**Yapılacak Görevler:**
(A) Sincanspor cezası hakkındaki yazıdan "Atilla TÜRKER" ile başlayıp "ceza verilmesi bekleniyor." sözlerine kadar süren bölümü aynen alıntılayın.
(B) Sincanspor cezası hakkındaki yazıyı iki cümleyle özetleyin.
(C) Sincanspor cezası hakkındaki yazıda sayıyla belirtilen bütün süreleri (hafta, gün ya da yıl olarak) sıralayın.

**Kaynak Metin:**
↓
TFF ve dağ kanunu!

Atilla TÜRKER

Ülke futbolunda adalet sisteminin nasıl işlediğine dair değişik bir örnek vereceğim bugün size...

Yıl 1992... 3. Lig’de şampiyonluk mücadelesi veren Ankara Sincanspor, grubun güçlü takımlarından Turhalspor ile karşılaşıyor.

Sincan’daki maçta olaylar çıkıyor. Kan gövdeyi götürüyor.

Hal böyle olunca... Sincanspor’a Futbol Federasyonu tarafından çok ağır ceza verilmesi bekleniyor.

Aradan 2 hafta geçiyor. Ceza yok.

Aradan 4 hafta geçiyor. Ceza yok.

Bir cambazlık olduğu anlaşılıyor. Bu satırların yazarı “Federasyon uyuyor... Sincanspor’u kim koruyor” başlıklı bir yazı kaleme alıyor.

Yazının çıktığı gün... Dönemin Futbol Federasyonu Disiplin Kurulu Başkanı Yüksel Esin arıyor. Esin, “Yazınızı okudum. Sizi çay içmeye bekliyorum” diyor.

Gidiyorum... Çaylarımızı içerken... “İlgili dosya bize gelmedi” diyor. Ayağa kalkıyor. Hukuk Kurulu’nun bulunduğu yan odaya geçiyor. Elinde bir dosyayla geliyor. İnceliyor. Sonrasında da... Okuduğu sayfanın üzerine kırmızı kalemle ve çok iri harflerle “re’sen” yazıyor. Dosyayı Disiplin Kurulu’na gönderiyor.

Aradan 4 gün geçiyor. Karar çıkıyor. Sincanspor’a 4 maç saha kapatma geliyor.

YÜKSEL ESİN VARDI

Sonrasında... Olay anlaşılıyor. Dönemin Sincanspor kulübü başkanının, ilgili Spor Bakan’ı ile görüştüğü... İlgili Bakan’ın da, federasyon yöneticilerine talimat verdiği... Talimatı alan Hukuk Kurulu’nun da... Dosyayı sümen altı ettiği... Ortaya çıkıyor.

Neyse ki... Yüksel Esin gibi çok kıymetli bir Disiplin Kurulu Başkanı vardı o dönem.

O olaydan bugüne... 23 yıl geçti. Allah sizi inandırsın, bu kulaklar neler duydu.

Toplantı daha bitmeden, “çişim geldi” yalanıyla tuvalete giderek, bağlı bulunduğu kulübün başkanını arayan ve “müjde müjde” diye bağıran kurul üyelerini mi anlatayım şimdi ben size... Yoksa, “Federasyon başkanımızın talimatı var. Bugün yapacağımız toplantıda şu büyük kulübümüze ceza verilmesini istemiyor” diye kurul üyelerinden ricada bulunan geçmişin ünlü kurul başkanını mı!
↑
**Alıştırma Verileri:**
↓
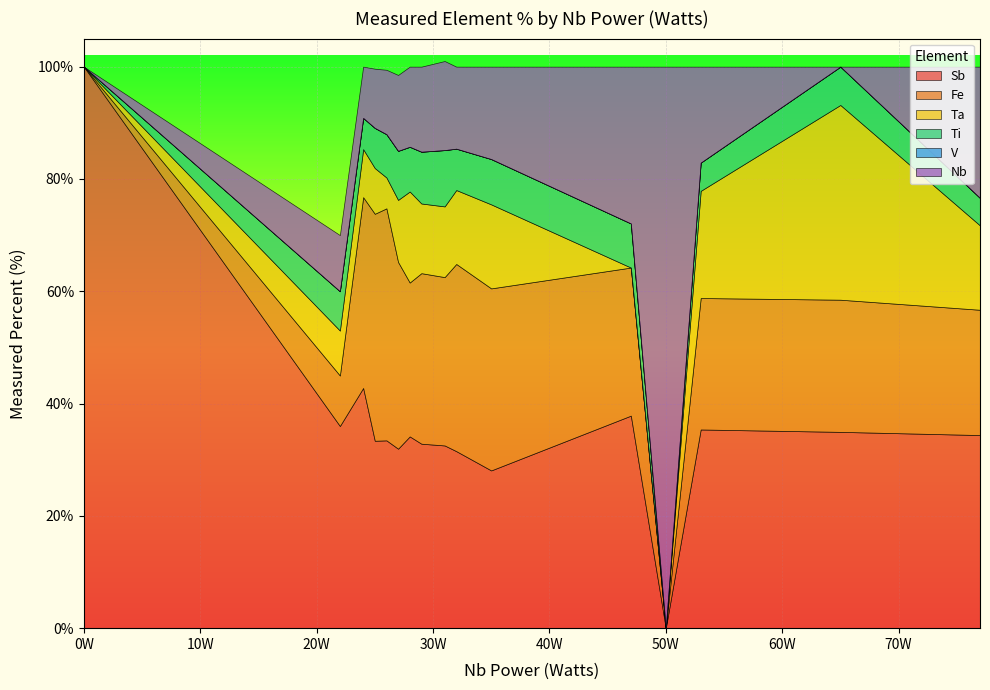

After their last crossing, which series has the higher values: Ta_measured_percent or Fe_measured_percent?

Fe_measured_percent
↑
**Görev Yanıtları:**
(A)
Atilla TÜRKER

Ülke futbolunda adalet sisteminin nasıl işlediğine dair değişik bir örnek vereceğim bugün size...

Yıl 1992... 3. Lig’de şampiyonluk mücadelesi veren Ankara Sincanspor, grubun güçlü takımlarından Turhalspor ile karşılaşıyor.

Sincan’daki maçta olaylar çıkıyor. Kan gövdeyi götürüyor.

Hal böyle olunca... Sincanspor’a Futbol Federasyonu tarafından çok ağır ceza verilmesi bekleniyor.

(B) 1992'de 3. Lig'de Sincan'da oynanan Sincanspor–Turhalspor maçında olaylar çıkmasına rağmen Sincanspor'a haftalarca ceza verilmedi. Yazarın "Federasyon uyuyor... Sincanspor'u kim koruyor" başlıklı yazısı üzerine Disiplin Kurulu Başkanı Yüksel Esin, Hukuk Kurulu'ndaki dosyayı re'sen Disiplin Kurulu'na gönderdi ve kulübe 4 maç saha kapatma cezası verildi; sonradan kulüp başkanının Spor Bakanı ile görüştüğü, Bakan'ın talimat verdiği ve Hukuk Kurulu'nun dosyayı sümen altı ettiği ortaya çıktı.

(C)
- 2 hafta
- 4 hafta
- 4 gün
- 23 yıl